REQUIREMENT:
When the line containing "Oct: 12.5 -> 4" is found in the data below, copy it and each line after it through the line containing "WIOLA: 44 -> 100", exactly and with no others.
=== DATA RECORDS ===
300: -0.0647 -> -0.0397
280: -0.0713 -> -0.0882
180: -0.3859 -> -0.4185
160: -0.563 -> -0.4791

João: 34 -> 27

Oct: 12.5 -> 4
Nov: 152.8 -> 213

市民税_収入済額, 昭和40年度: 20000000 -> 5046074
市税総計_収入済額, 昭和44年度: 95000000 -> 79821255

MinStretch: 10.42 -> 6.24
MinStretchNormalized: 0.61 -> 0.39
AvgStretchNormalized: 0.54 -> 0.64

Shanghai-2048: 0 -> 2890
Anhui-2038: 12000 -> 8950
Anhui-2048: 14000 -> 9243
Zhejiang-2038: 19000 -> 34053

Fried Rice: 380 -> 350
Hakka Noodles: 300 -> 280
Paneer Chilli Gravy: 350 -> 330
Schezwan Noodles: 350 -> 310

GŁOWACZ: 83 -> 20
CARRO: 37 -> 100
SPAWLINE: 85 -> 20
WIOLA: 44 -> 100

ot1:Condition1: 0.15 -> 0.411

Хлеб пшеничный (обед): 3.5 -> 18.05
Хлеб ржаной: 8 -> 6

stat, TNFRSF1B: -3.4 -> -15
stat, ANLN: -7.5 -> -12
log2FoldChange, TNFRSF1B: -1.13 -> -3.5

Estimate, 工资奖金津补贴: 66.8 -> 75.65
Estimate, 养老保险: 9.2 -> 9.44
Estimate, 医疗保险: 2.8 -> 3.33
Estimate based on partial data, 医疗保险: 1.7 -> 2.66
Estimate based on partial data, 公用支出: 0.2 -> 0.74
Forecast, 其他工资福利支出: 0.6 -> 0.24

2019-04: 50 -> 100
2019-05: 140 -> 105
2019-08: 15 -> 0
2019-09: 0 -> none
===
WRITTEN SOLUTION:
Oct: 12.5 -> 4
Nov: 152.8 -> 213

市民税_収入済額, 昭和40年度: 20000000 -> 5046074
市税総計_収入済額, 昭和44年度: 95000000 -> 79821255

MinStretch: 10.42 -> 6.24
MinStretchNormalized: 0.61 -> 0.39
AvgStretchNormalized: 0.54 -> 0.64

Shanghai-2048: 0 -> 2890
Anhui-2038: 12000 -> 8950
Anhui-2048: 14000 -> 9243
Zhejiang-2038: 19000 -> 34053

Fried Rice: 380 -> 350
Hakka Noodles: 300 -> 280
Paneer Chilli Gravy: 350 -> 330
Schezwan Noodles: 350 -> 310

GŁOWACZ: 83 -> 20
CARRO: 37 -> 100
SPAWLINE: 85 -> 20
WIOLA: 44 -> 100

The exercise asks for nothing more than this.